Public users should be able to add natural language comments to model objects through the CellML website interface.
Test case
We should implement the features from Initial outcome sought on one or two models to see what we think. To do this we need to:
- Identify two models from the repository for which there is sufficient biological annotation in the anatomy ontology.
- Add the website descriptions to the ontology data for these models. At the moment this should just be escaped HTML. We can work on a better schema for this in the future.
- Make copies of the original models in the CVS repository and put these(named appropriately) into the new location.

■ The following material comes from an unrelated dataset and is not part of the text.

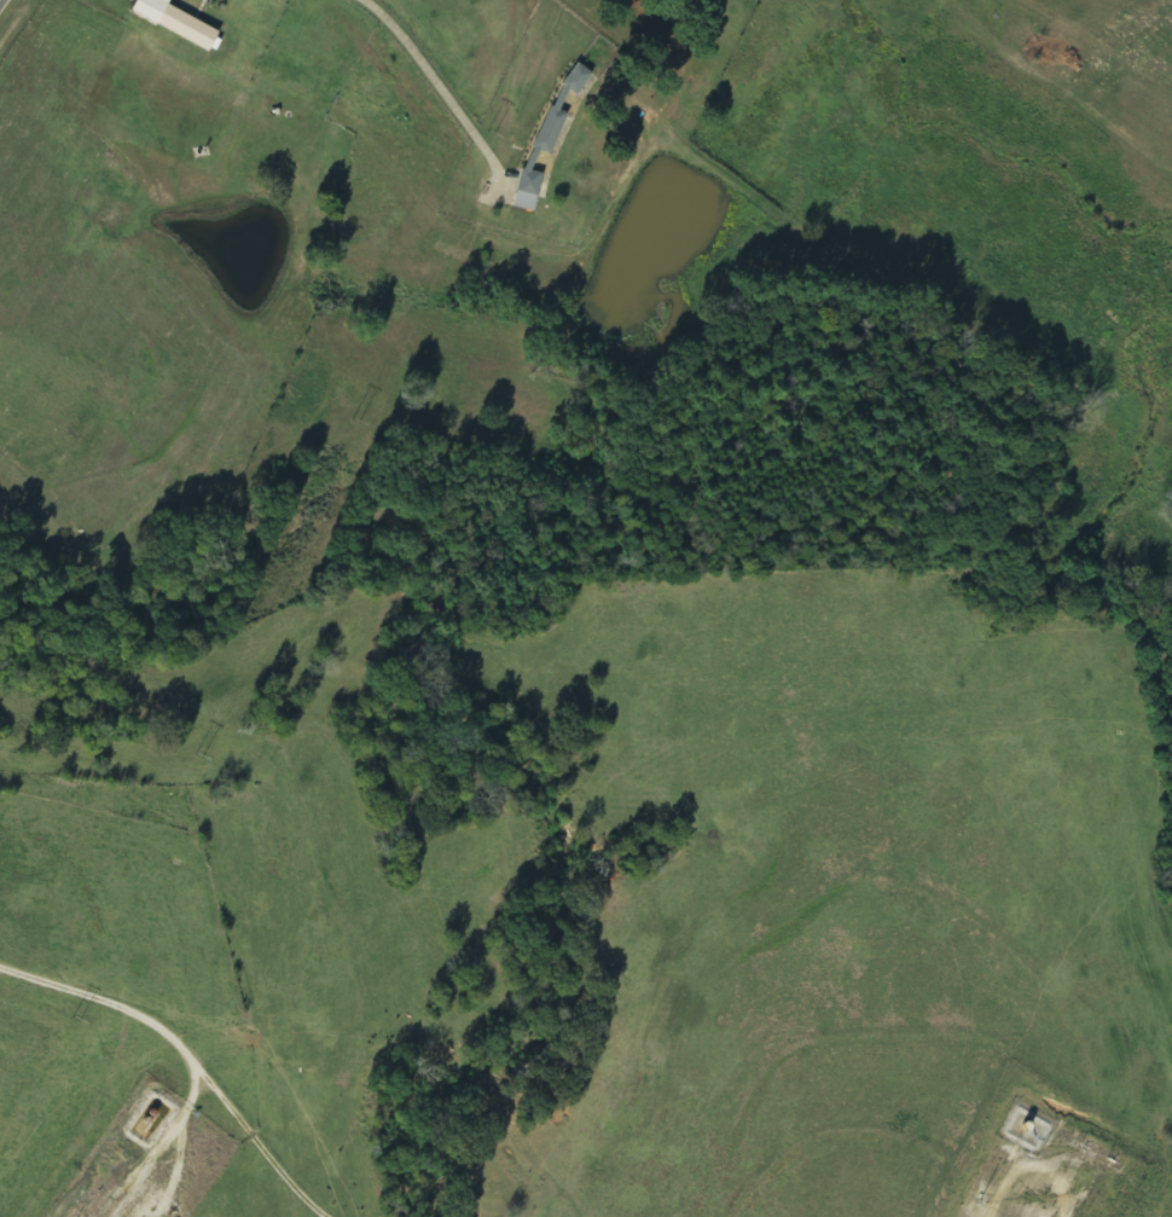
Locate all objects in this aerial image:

- Export the RDF form of the biological annotation for the two models from the anatomy ontology. Run this through an RDF serialiser to transform into the RDF-abbreviated form. Insert this manually into the two new model files in the CVS repository. This will require adding the appropriate cmeta:id identifiers on the relevant CellML elements.
- Implement the CVS repository -> CellML website object tool.
- Implement the XSLT transform for the models.
- Turn on public commenting and RSS syndication.
- Add the public inbox. For now a reviewer can download the files and manually add them to the review section of the CVS repository and delete them from the inbox.
- Add appropriate reviewer roles and check permissions.